On Sunday’s “First Coast News on Point,” a Jacksonville television program, Crenshaw defended his connection to the rider, which was ultimately never passed due to a canceled appropriations committee meeting:
The numeric standards … did not take into consideration all the research and the scientific work that had been done by the state. They were leaving out what they call the Scientific Advisory Board. And so I encourage the EPA — in fact, I was one of 22 members of Congress to write them to say, “Please, when you write these standards, let’s include some science, let’s use the Scientific Advisory Board.” I didn’t get any response, so I threatened to offer an amendment to the appropriations bill. … It got their attention, and now they agreed that they are going to use the Scientific Advisory Board.
Crenshaw added that the St. Johns Riverkeeper, a nonprofit organization that acts as an advocate for the river, agreed to his plan, saying, “We’re back on track.”
The Science Advisory Board that Crenshaw mentions is a board consisting of subcommittees and panels that advise the EPA on “technical matters” associated with environmental impact. But his claim that the St. Johns Riverkeeper favors the use of the SAB to implement nutrient runoff standards isn’t entirely correct.
“Recently, we agreed to extend the deadline for the establishment of the standards in salt water, but the freshwater standards are still slated to go into effect in October,” says Jimmy Orth, of the St. Johns Riverkeeper. “Ander wanted to delay all of the standards from taking effect and, in our opinion, this is all just a delay tactic. The industry groups want an indefinite delay. It’s not about finding better science.”

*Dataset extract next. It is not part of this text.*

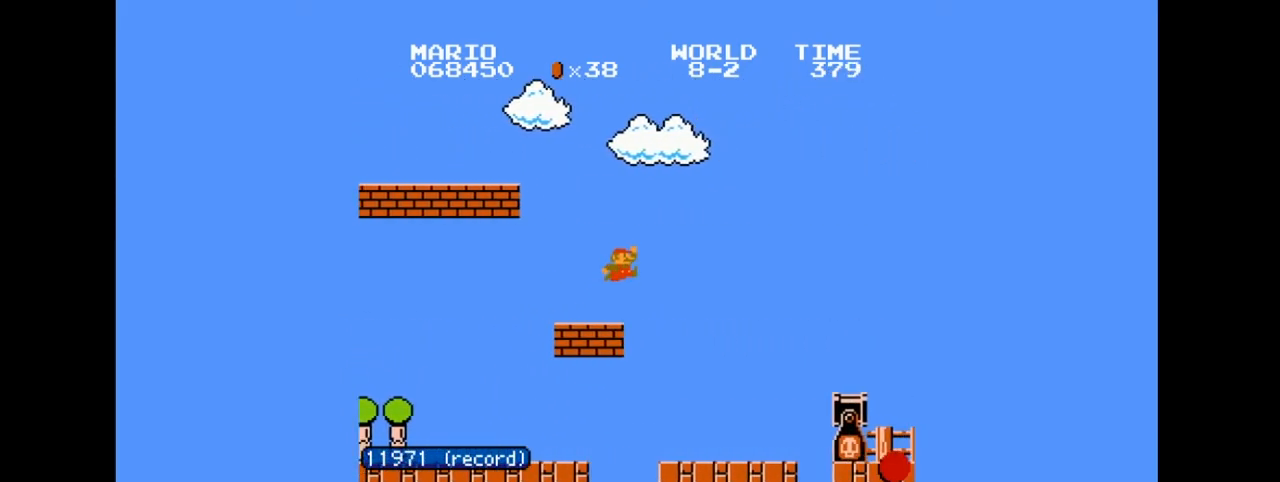
Gameplay with a controller (Nintendo layout); each line is a JSON object with the inputs held at the frame after it. "events" lists button and stick changes between this image and that frame as [ms after this image, input, new state], when the widget could be followed in between. Not read: A L3 R3.
{"buttons": ["B", "DPAD_RIGHT"], "events": []}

Crenshaw remains steadfast in his view that the EPA needs more time in implementing the standards. “I do not believe that using a Science Advisory Board (SAB) review is a delay tactic and concur with [the] EPA’s assessment that seeking a SAB review allows for the best available science to be reviewed and permits robust public participation before implementing the rule,” the congressman writes via email. “A good rule based on sound science is more important to me [than] implementing a fast rule.”
“[The] EPA was ready to implement a rule formed over a short, five-month time frame that disregarded more than a decade of scientific analyses on phosphorus and nitrogen pollution by Florida Department of Environmental Protection officials,” he adds.

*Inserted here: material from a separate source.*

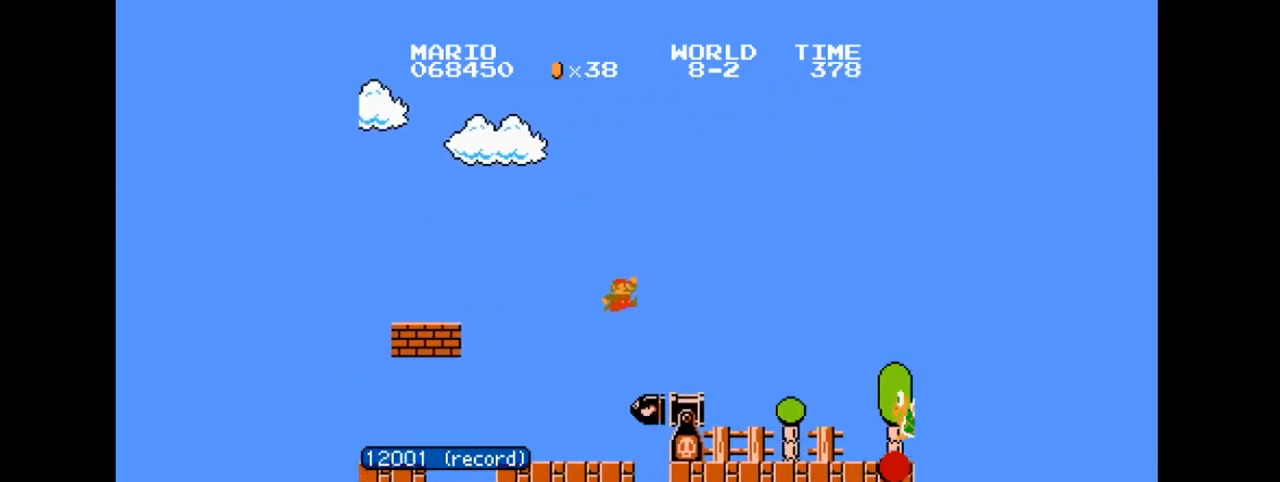
{"buttons": ["B", "DPAD_RIGHT"], "events": []}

Though review will at first only affect South Florida’s lakes and flowing waters, plus the coastal and estuarine areas of the entire state, Crenshaw hopes that the SAB review will eventually apply to all of Florida’s waterways. “[I]f using the Science Advisory Board peer-review method is good for lakes and flowing waters in South Florida, it should be good for all of Florida’s waterways, including the 374 rivers and waterways that flow through the counties I represent,” Rep. Crenshaw writes.
But not everyone is buying into Crenshaw’s claims that the proposed amendment was just a gateway to better science. “This is a guy who ranks in the top 20 percent of a congressman who uses earmarks to their gain, and the river amendment was no exception,” says Troy Stanley, Crenshaw’s Republican opponent in the upcoming primary independent opponent in his reelection bid. ”He attached it to a defense spending bill, which would have been hard not to pass.”

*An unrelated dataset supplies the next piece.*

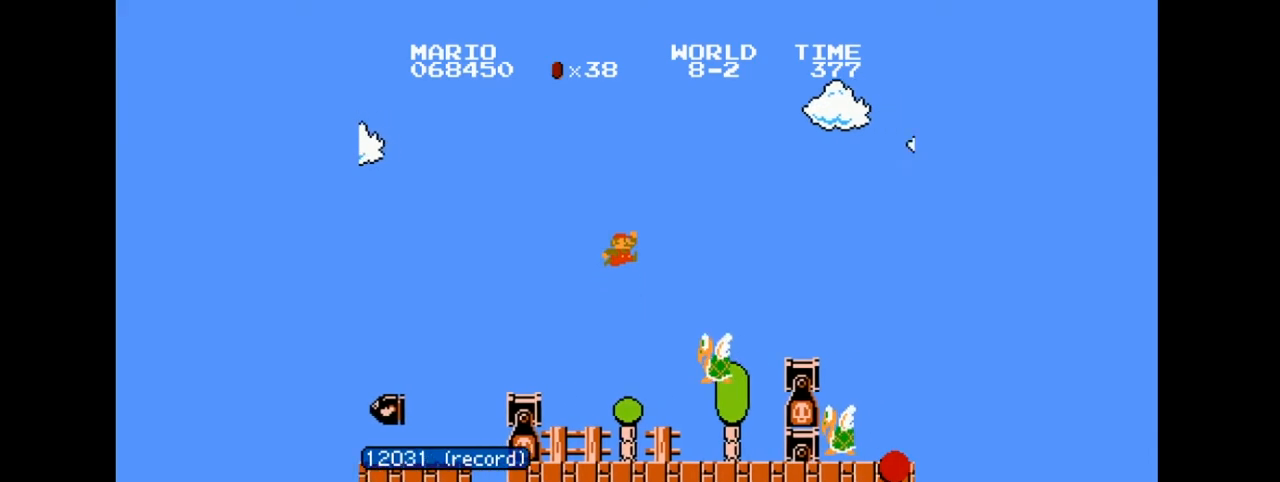
{"buttons": ["B", "DPAD_RIGHT"], "events": []}
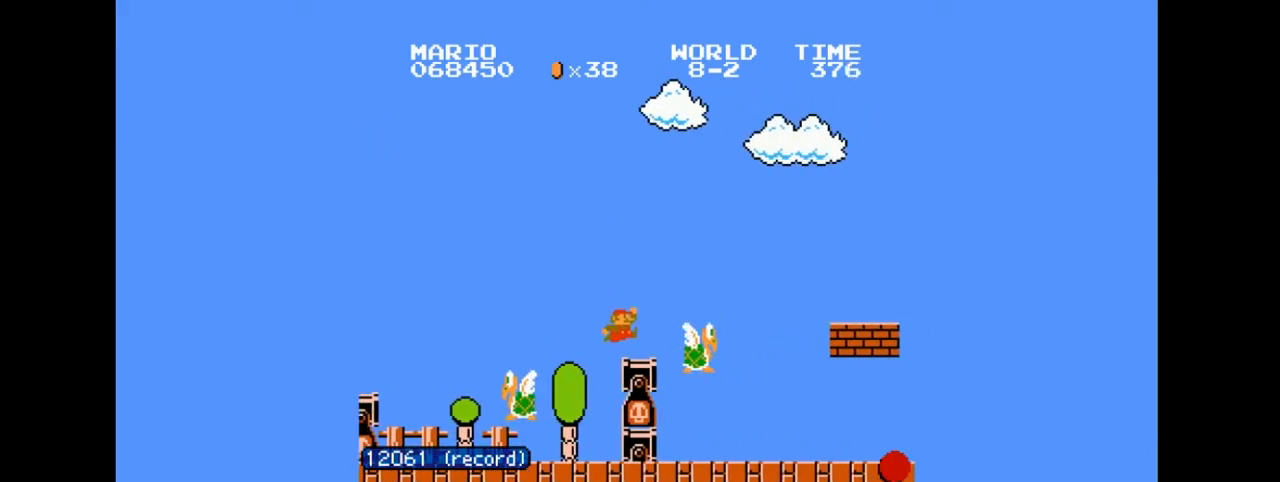
{"buttons": ["B", "DPAD_RIGHT"], "events": []}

“What’s his motive?” Stanley asks. “Both Koch Industries and Smurfit-Stone have contributed money to Crenshaw in the past, which makes it hard to believe that there’s not something in this for him.”
Koch donated $5,000 to Crenshaw’s 2008 campaign committee, and another $5,000 to his political action committee, according to OpenSecrets.org. The same data reveals two $2,000 donations from Smurfit-Stone in 2008.
Smurfit-Stone’s container facility ranks high on a list of polluters operating in the Jacksonville area.
Koch is the parent company of Georgia-Pacific, which admits on its own website to discharging nitrogen and phosphorus into surrounding waters (though they claim to have substantially reduced the amount discharged). Georgia-Pacific’s Palatka mill sits on Rice Creek, a tributary of the St. Johns River that plays host to one of the largest algal blooms in Northeast Florida.
Stanley says that while he doesn’t feel it’s realistic to completely disallow pollution in the St. Johns River, it is becoming increasingly apparent that something must be done. He compares current rules to old speed-limit signs that read, “Assume safe speed.”
“We can’t rely on that to hold people accountable,” Stanley says. “And we can’t enforce something that isn’t regulated.”